WHAT TO WORK ON
Output the lines from the one with "Deklaracija" up to and including the one with "Commandez avant 23:59" as a Markdown table with the columns Row and Line, skipping blank lines. Leave the pictures out of the table.

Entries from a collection
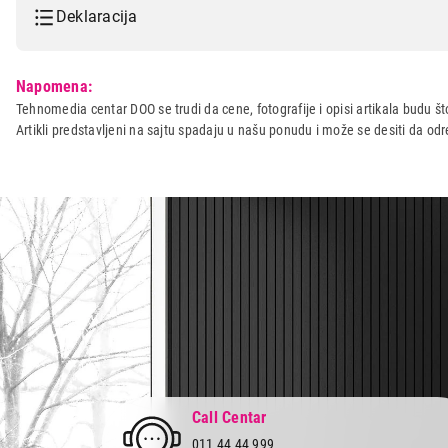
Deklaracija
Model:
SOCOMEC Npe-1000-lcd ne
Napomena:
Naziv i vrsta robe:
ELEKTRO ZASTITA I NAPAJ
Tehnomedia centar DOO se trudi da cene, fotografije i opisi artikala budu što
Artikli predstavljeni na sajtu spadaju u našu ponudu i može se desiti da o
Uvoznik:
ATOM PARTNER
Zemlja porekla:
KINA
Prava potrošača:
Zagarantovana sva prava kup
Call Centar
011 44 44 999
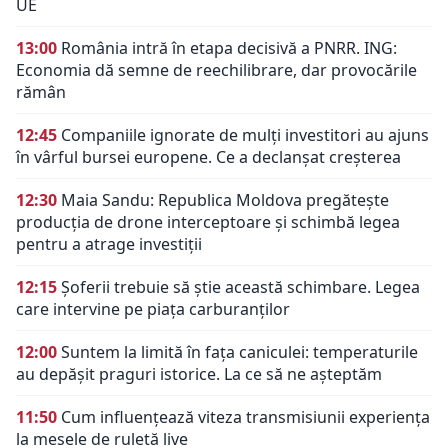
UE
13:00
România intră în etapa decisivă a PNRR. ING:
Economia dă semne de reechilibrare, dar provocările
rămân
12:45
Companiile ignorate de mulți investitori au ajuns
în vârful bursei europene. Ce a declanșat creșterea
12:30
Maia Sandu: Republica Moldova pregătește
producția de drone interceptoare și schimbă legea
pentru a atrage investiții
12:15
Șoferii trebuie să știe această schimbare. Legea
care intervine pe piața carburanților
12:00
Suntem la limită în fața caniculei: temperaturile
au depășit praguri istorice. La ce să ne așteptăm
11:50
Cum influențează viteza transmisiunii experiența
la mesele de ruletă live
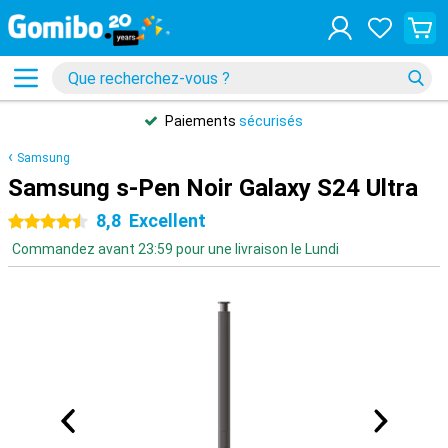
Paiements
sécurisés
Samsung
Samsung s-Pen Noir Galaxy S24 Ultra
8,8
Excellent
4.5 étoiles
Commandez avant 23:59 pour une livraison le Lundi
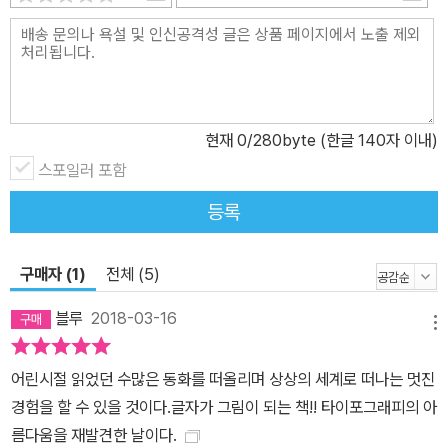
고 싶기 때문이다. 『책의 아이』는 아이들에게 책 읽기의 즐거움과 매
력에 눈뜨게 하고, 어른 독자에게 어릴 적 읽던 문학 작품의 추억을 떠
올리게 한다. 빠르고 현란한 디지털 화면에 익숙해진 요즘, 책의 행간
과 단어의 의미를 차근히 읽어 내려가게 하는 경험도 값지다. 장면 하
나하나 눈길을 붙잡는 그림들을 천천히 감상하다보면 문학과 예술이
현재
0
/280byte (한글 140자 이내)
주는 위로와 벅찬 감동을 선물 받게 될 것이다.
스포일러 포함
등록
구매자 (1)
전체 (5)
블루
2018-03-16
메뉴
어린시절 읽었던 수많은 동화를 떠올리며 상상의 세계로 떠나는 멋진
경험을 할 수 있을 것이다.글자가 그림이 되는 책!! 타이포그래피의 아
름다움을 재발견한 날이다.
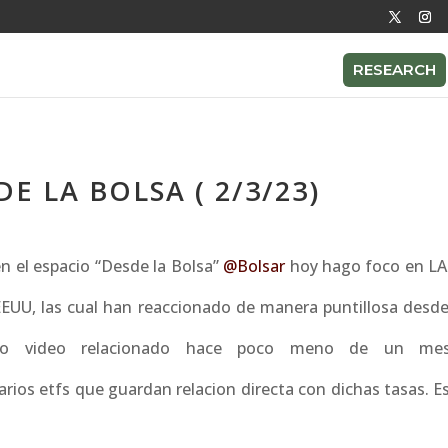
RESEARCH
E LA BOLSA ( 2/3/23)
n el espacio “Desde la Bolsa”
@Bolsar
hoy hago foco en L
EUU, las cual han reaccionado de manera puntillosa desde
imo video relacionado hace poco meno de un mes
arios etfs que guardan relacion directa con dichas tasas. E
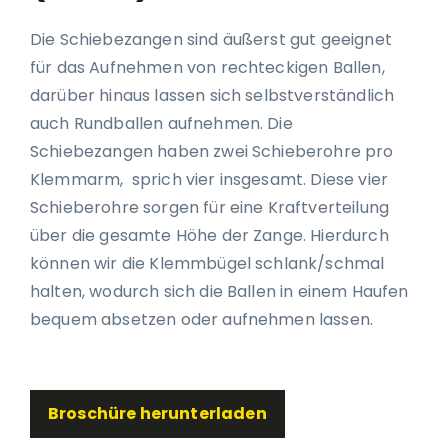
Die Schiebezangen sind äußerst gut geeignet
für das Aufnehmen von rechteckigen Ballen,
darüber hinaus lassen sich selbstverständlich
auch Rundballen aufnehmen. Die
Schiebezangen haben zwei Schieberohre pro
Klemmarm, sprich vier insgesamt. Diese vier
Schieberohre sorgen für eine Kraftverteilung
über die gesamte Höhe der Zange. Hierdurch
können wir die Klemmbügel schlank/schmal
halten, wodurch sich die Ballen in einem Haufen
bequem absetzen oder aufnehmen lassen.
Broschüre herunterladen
==
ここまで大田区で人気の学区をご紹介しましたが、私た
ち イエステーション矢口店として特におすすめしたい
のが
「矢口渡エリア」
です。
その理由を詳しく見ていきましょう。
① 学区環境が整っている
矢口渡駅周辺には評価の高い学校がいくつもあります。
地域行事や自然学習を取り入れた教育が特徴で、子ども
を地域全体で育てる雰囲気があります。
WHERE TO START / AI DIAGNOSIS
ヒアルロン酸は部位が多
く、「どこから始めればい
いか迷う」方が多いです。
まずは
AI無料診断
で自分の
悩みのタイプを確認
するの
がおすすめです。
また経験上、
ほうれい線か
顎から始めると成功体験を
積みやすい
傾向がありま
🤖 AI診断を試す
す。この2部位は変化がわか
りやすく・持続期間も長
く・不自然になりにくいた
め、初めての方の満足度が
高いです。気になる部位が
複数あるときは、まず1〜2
---
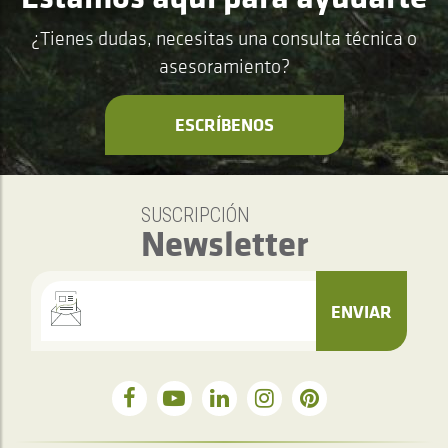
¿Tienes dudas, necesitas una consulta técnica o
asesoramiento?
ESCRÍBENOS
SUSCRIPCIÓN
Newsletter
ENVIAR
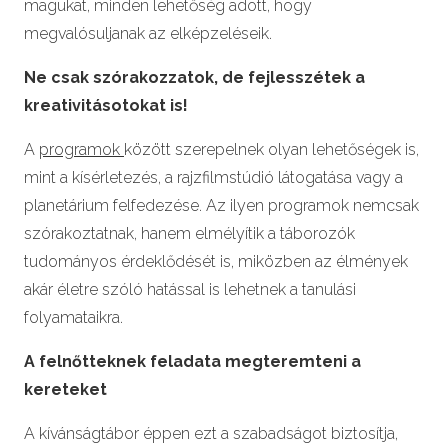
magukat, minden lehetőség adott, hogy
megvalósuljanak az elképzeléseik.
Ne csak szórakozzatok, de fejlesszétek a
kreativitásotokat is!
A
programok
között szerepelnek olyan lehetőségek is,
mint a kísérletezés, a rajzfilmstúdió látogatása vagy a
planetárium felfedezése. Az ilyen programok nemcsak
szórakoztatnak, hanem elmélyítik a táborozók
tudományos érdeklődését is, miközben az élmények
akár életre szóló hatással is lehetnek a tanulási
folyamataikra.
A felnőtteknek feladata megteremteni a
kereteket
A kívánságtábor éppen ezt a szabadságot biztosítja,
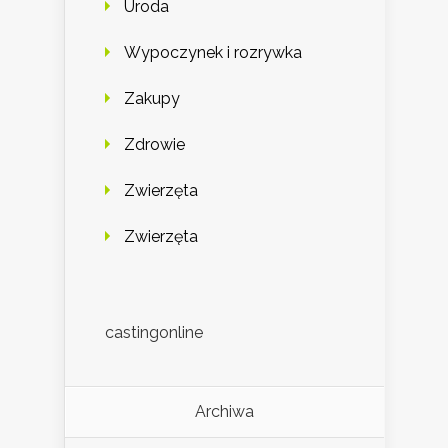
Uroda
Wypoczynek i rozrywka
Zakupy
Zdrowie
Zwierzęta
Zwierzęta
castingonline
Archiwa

RESPONSE
| Row | Line |
|---|---|
| 1 | Deklaracija |
| 2 | Model: |
| 3 | SOCOMEC Npe-1000-lcd ne |
| 4 | Napomena: |
| 5 | Naziv i vrsta robe: |
| 6 | ELEKTRO ZASTITA I NAPAJ |
| 7 | Tehnomedia centar DOO se trudi da cene, fotografije i opisi artikala budu što |
| 8 | Artikli predstavljeni na sajtu spadaju u našu ponudu i može se desiti da o |
| 9 | Uvoznik: |
| 10 | ATOM PARTNER |
| 11 | Zemlja porekla: |
| 12 | KINA |
| 13 | Prava potrošača: |
| 14 | Zagarantovana sva prava kup |
| 15 | Call Centar |
| 16 | 011 44 44 999 |
| 17 | UE |
| 18 | 13:00 |
| 19 | România intră în etapa decisivă a PNRR. ING: |
| 20 | Economia dă semne de reechilibrare, dar provocările |
| 21 | rămân |
| 22 | 12:45 |
| 23 | Companiile ignorate de mulți investitori au ajuns |
| 24 | în vârful bursei europene. Ce a declanșat creșterea |
| 25 | 12:30 |
| 26 | Maia Sandu: Republica Moldova pregătește |
| 27 | producția de drone interceptoare și schimbă legea |
| 28 | pentru a atrage investiții |
| 29 | 12:15 |
| 30 | Șoferii trebuie să știe această schimbare. Legea |
| 31 | care intervine pe piața carburanților |
| 32 | 12:00 |
| 33 | Suntem la limită în fața caniculei: temperaturile |
| 34 | au depășit praguri istorice. La ce să ne așteptăm |
| 35 | 11:50 |
| 36 | Cum influențează viteza transmisiunii experiența |
| 37 | la mesele de ruletă live |
| 38 | Paiements |
| 39 | sécurisés |
| 40 | Samsung |
| 41 | Samsung s-Pen Noir Galaxy S24 Ultra |
| 42 | 8,8 |
| 43 | Excellent |
| 44 | 4.5 étoiles |
| 45 | Commandez avant 23:59 pour une livraison le Lundi |